Refuting the latest claims of Turkish opposition to the United States, he said, "Turkish people appreciate U.S. support for the EU, and against terrorism. Continued friendly efforts from the United States will add to the development of U.S.-Turkish relations."
Erdogan also stressed that "Turkey-U.S. cooperation should continue with regard to Iraq, solution of Arab-Israeli conflict, Caucasus, stability in Central Asia, reform efforts in the Middle East, reconstruction of Afghanistan, fight with terrorism, and energy security."
If we were to see more willingness from the AKP to take the initiative in bilateral ties, that would be very positive. What is promising in this regard is that Turkey's secular elite has already taken the initiative in emphasizing the need for improving the relationship with the United States.
Mr. Chairman, allow me now to briefly discuss the impact of Ankara's EU prospects on U.S.-Turkish relations.
We may hear many different opinions on Turkey's EU accession. And they may all make sense. The bottom-line is that this is a positive process that will anchor Turkey into a Western club.
If Ankara's EU accession were derailed with the EU snubbing Turkey, we could see a massive backlash against the EU; the Turks, being fiery nationalists, would be offended by the way the EU was treating them. If Turkish-EU relations suffered a setback today, when U.S.-Turkish relations are not at their best, this would mean that for the first time, Turkey would have weak relations with both Europe and America. This grave scenario in which Turkey is alienated from the Western world ought to be prevented. Whatever our views on transatlantic relations, better Ankara close to Washington or Paris than to Tehran.
Mr. Chairman, as I finish, allow me to elaborate on the future of U.S.-Turkish relations. As a regional power, Turkey needs the United States to safeguard its global interests, such as in the Eurasian energy corridor or towards EU accession.
For instance, once Turkey begins accession negotiations with the EU in October, Brussels will be making tough demands from Ankara. At that time, good relations with Washington will be a valuable asset for Turkey; to the extent that Ankara demonstrates the strength of its alternative partnerships, it will be able to ask the EU to be flexible in its expectations vis-a-vis Turkey.
Washington needs Ankara as well. Although America can clearly act in the Middle East without Turkey, recent events, such as the request to expand U.S. use of the Incirlik airbase, show that such moves are easier when Ankara is on board.
The United States needs Turkey outside the Middle East too, such as in Central Eurasia. Turkey's ties with the countries of this region make Ankara a desirable partner for Washington in facing the challenges of this region.
There are many other issues on which Washington and Ankara could continue cooperation, ranging from the Turkish-Israeli partnership to the war on terror.

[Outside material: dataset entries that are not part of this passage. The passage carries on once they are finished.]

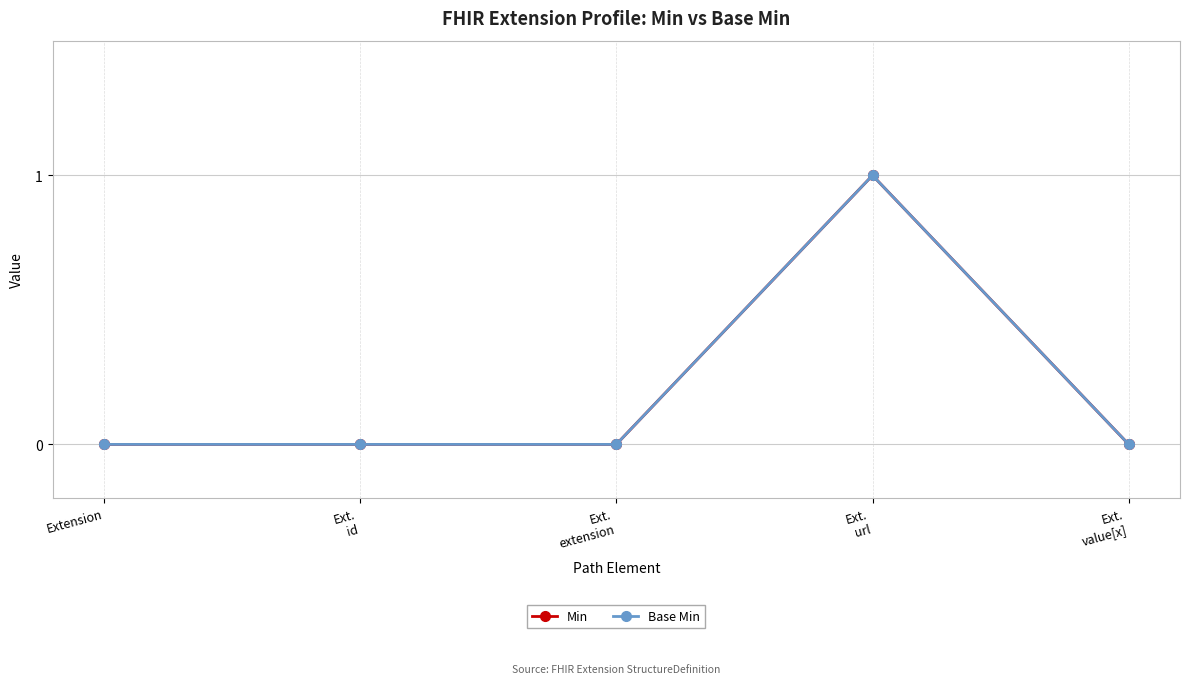

How many lines are shown in the chart?

2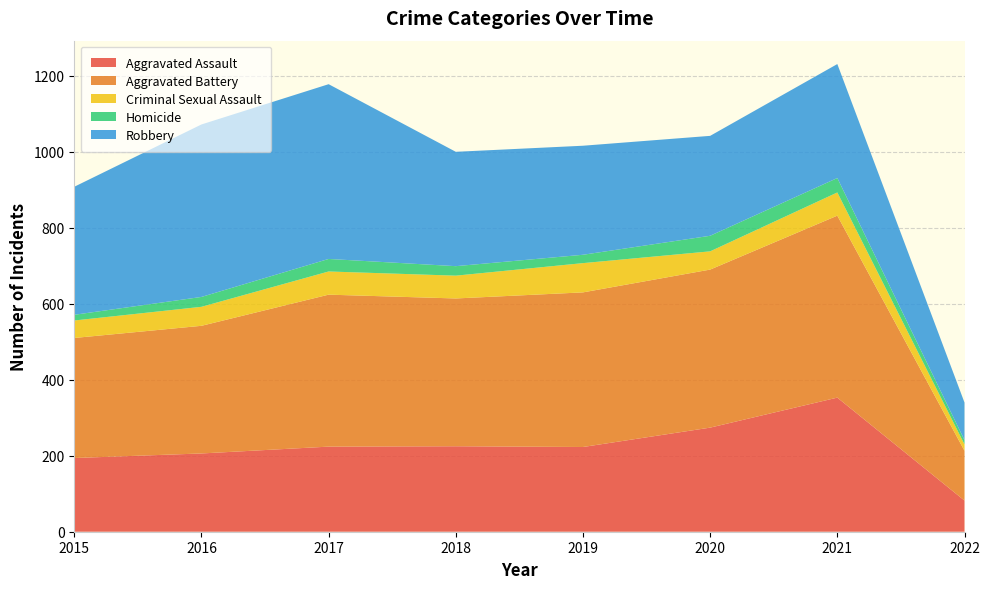

Reading right to left, list all the values displayed in this chart.

Aggravated Assault: 82	353	274	223	225	224	206	194
Aggravated Battery: 131	479	416	407	389	400	336	316
Criminal Sexual Assault: 17	61	48	77	60	61	50	46
Homicide: 11	38	41	22	25	33	26	15
Robbery: 99	300	263	287	301	460	454	337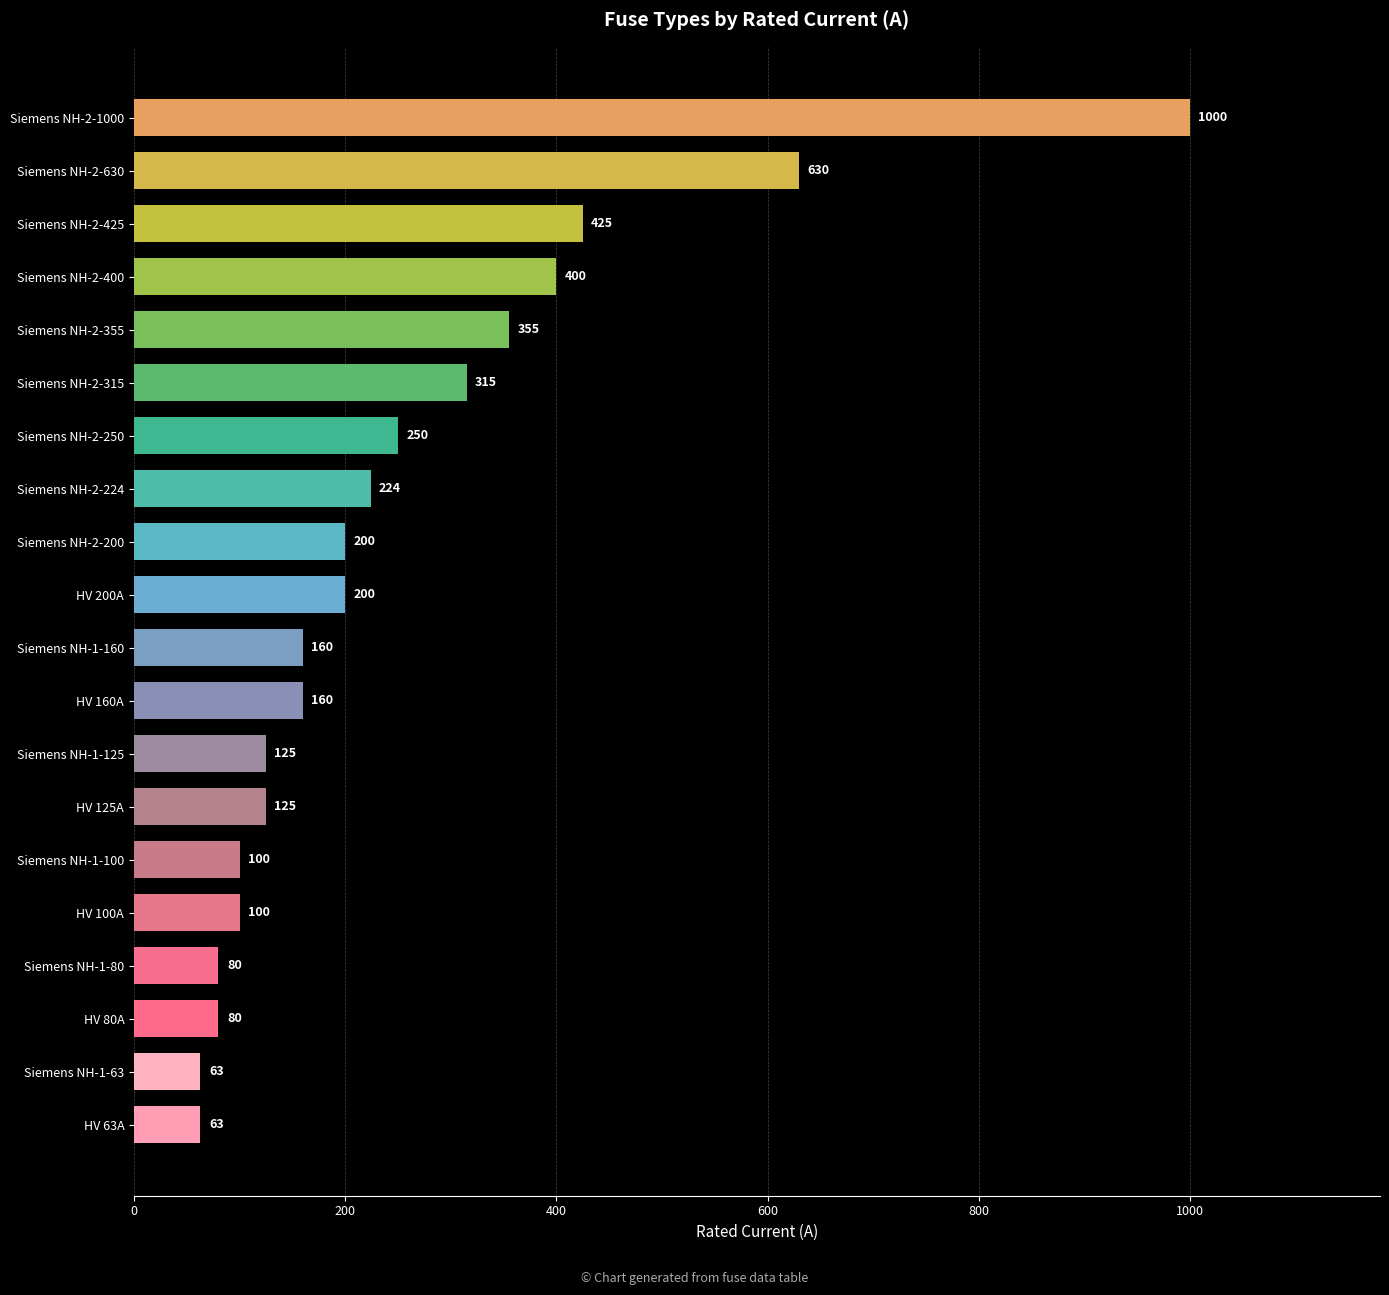

Approximately how many times larger is the value at Siemens NH-2-200 compared to HV 125A?

1.6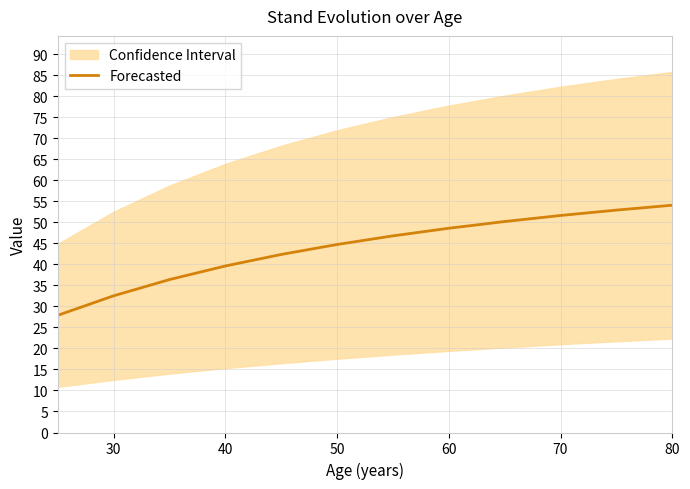

Reading right to left, list all the values displayed in this chart.

54.1	52.9	51.7	50.2	48.6	46.8	44.8	42.4	39.6	36.4	32.5	27.9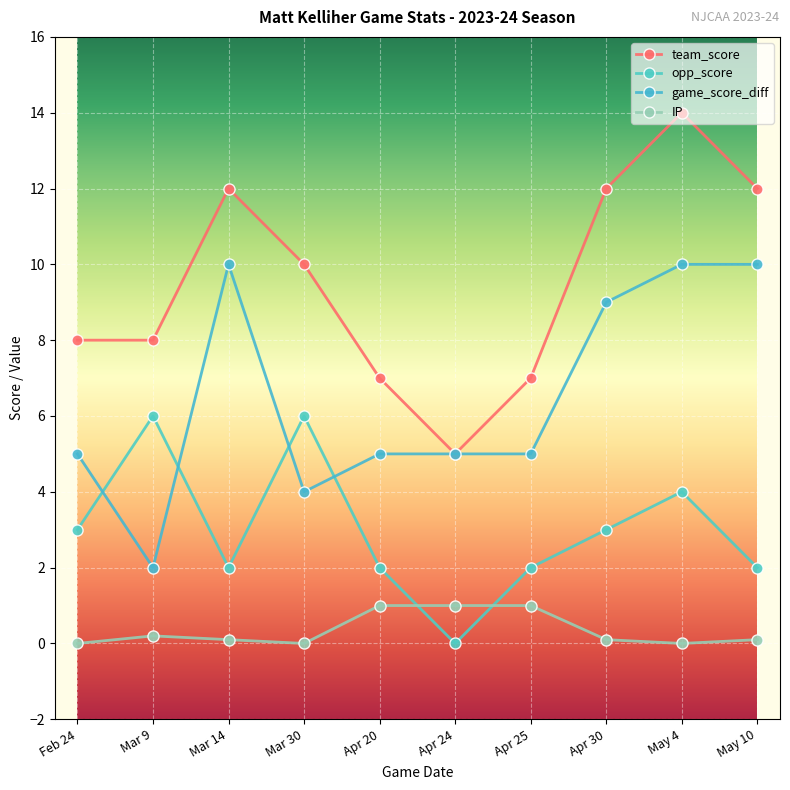

How many values in the opp_score series are below 3?

5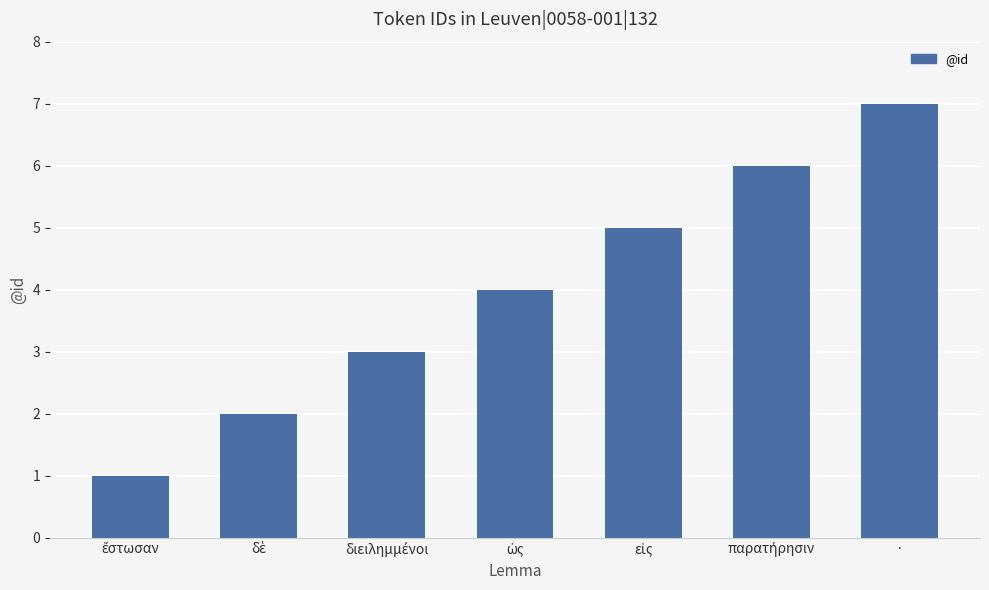

What is the label of the 1st bar from the right?

·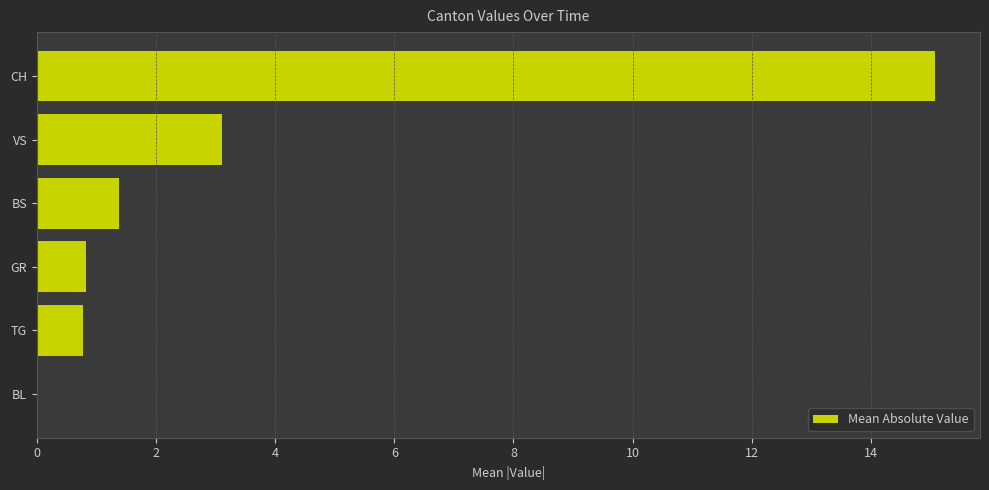

What is the change in value from VS to GR?

-2.3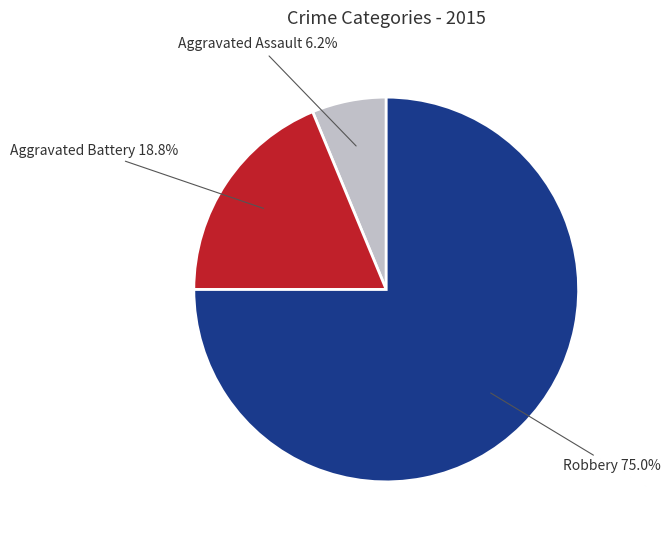

To the nearest percent, what is the difference between the largest and smallest slice percentages?

69%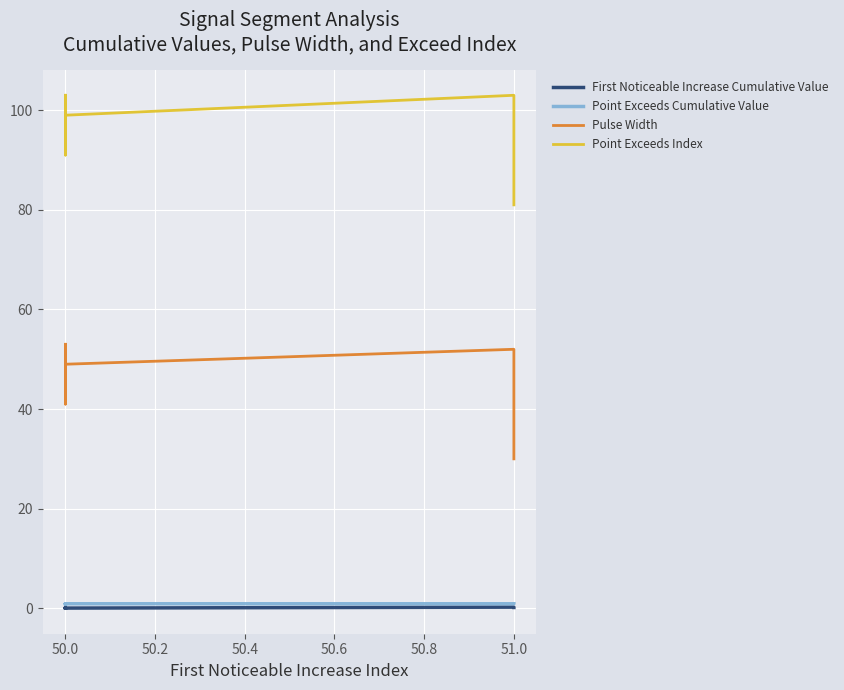

What is the total value across all series at 50.0?

156.9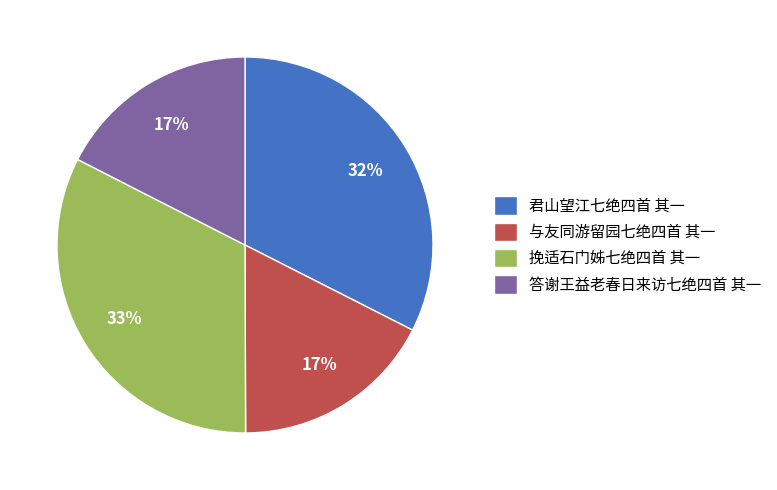

Does 君山望江七绝四首 其一 account for over 50% of the chart?

No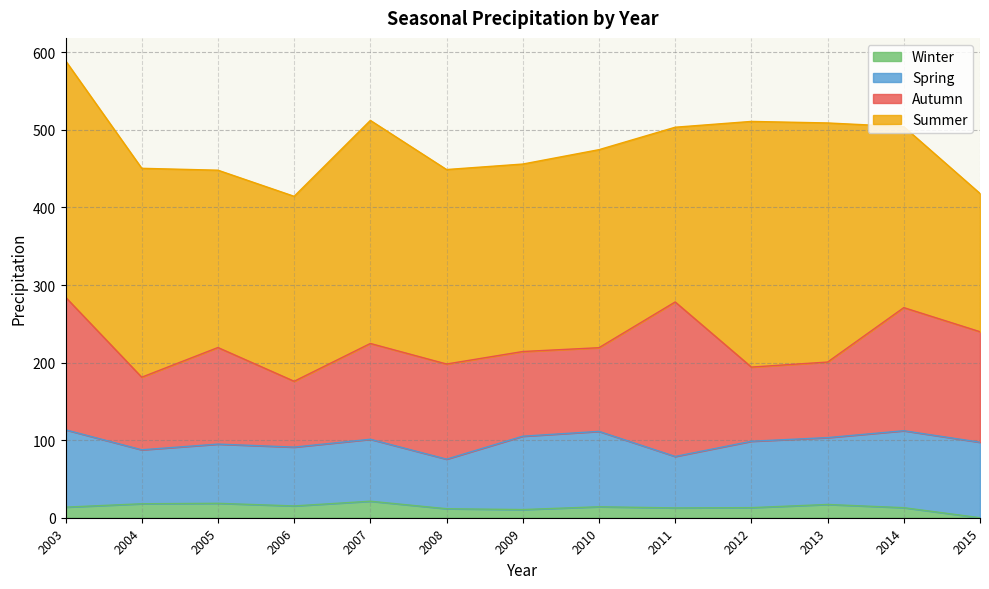

Count the number of categories in the chart.

13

The question is when to act to bridge the gap between Washington and Ankara. The right time is now. For the past few years, Turkey focused all its energy on the EU, hoping to get a date for accession talks. Now that Ankara has a date and the Europeans are introducing extra requirements for Turkey to satisfy before moving ahead, the tone of Turkish-EU relationship is no more one of euphoria, but rather one of business as usual, with ups and downs. I had suggested back in October that this would happen and when it did, the United States would have an opportunity window to get Turkey's attention whether in
Cyprus or in Iraq.
Even then, some would suggest that U.S. priorities in Iraq leave little room for taking Turkey's sensitivities there into consideration. I would say that since the U.S.-Turkish relationship crashed in Iraq initially; it can be rebuilt in Iraq. Others may ask, why the rush? To this, I would answer, quoting a friend of mine, a senior State Department official: "Would it not be ironic if we won Iraq but lost Turkey?"